### ACTIVITY:
Could you retype every line in the records below without changing a single character?

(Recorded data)
####
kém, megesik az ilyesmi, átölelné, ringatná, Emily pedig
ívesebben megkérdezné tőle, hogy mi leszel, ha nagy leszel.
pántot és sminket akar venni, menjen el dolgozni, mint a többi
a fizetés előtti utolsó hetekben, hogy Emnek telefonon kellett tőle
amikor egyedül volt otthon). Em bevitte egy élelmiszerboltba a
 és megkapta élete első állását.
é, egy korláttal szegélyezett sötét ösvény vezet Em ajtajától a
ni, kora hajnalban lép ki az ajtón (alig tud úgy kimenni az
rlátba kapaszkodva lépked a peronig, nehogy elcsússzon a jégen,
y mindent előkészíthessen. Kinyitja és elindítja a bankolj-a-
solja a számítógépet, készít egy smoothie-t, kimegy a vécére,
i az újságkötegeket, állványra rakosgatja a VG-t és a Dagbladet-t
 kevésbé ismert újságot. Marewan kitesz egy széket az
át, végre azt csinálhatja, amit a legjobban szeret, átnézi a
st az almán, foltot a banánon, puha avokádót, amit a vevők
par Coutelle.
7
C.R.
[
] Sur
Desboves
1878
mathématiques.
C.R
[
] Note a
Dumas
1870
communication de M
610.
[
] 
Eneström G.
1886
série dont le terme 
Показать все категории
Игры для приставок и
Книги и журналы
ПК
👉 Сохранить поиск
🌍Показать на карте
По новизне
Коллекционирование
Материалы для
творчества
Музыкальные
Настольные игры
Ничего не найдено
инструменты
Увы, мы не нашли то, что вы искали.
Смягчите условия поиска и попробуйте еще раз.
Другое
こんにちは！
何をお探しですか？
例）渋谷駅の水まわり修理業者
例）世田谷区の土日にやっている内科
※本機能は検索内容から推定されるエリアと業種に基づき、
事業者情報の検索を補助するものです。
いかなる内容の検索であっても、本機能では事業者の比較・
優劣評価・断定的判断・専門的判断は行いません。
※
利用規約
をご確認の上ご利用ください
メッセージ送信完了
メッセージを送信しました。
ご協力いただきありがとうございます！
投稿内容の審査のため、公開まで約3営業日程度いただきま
####
### EXERCISE SOLUTION:
kém, megesik az ilyesmi, átölelné, ringatná, Emily pedig
ívesebben megkérdezné tőle, hogy mi leszel, ha nagy leszel.
pántot és sminket akar venni, menjen el dolgozni, mint a többi
a fizetés előtti utolsó hetekben, hogy Emnek telefonon kellett tőle
amikor egyedül volt otthon). Em bevitte egy élelmiszerboltba a
 és megkapta élete első állását.
é, egy korláttal szegélyezett sötét ösvény vezet Em ajtajától a
ni, kora hajnalban lép ki az ajtón (alig tud úgy kimenni az
rlátba kapaszkodva lépked a peronig, nehogy elcsússzon a jégen,
y mindent előkészíthessen. Kinyitja és elindítja a bankolj-a-
solja a számítógépet, készít egy smoothie-t, kimegy a vécére,
i az újságkötegeket, állványra rakosgatja a VG-t és a Dagbladet-t
 kevésbé ismert újságot. Marewan kitesz egy széket az
át, végre azt csinálhatja, amit a legjobban szeret, átnézi a
st az almán, foltot a banánon, puha avokádót, amit a vevők
par Coutelle.
7
C.R.
[
] Sur
Desboves
1878
mathématiques.
C.R
[
] Note a
Dumas
1870
communication de M
610.
[
] 
Eneström G.
1886
série dont le terme 
Показать все категории
Игры для приставок и
Книги и журналы
ПК
👉 Сохранить поиск
🌍Показать на карте
По новизне
Коллекционирование
Материалы для
творчества
Музыкальные
Настольные игры
Ничего не найдено
инструменты
Увы, мы не нашли то, что вы искали.
Смягчите условия поиска и попробуйте еще раз.
Другое
こんにちは！
何をお探しですか？
例）渋谷駅の水まわり修理業者
例）世田谷区の土日にやっている内科
※本機能は検索内容から推定されるエリアと業種に基づき、
事業者情報の検索を補助するものです。
いかなる内容の検索であっても、本機能では事業者の比較・
優劣評価・断定的判断・専門的判断は行いません。
※
利用規約
をご確認の上ご利用ください
メッセージ送信完了
メッセージを送信しました。
ご協力いただきありがとうございます！
投稿内容の審査のため、公開まで約3営業日程度いただきま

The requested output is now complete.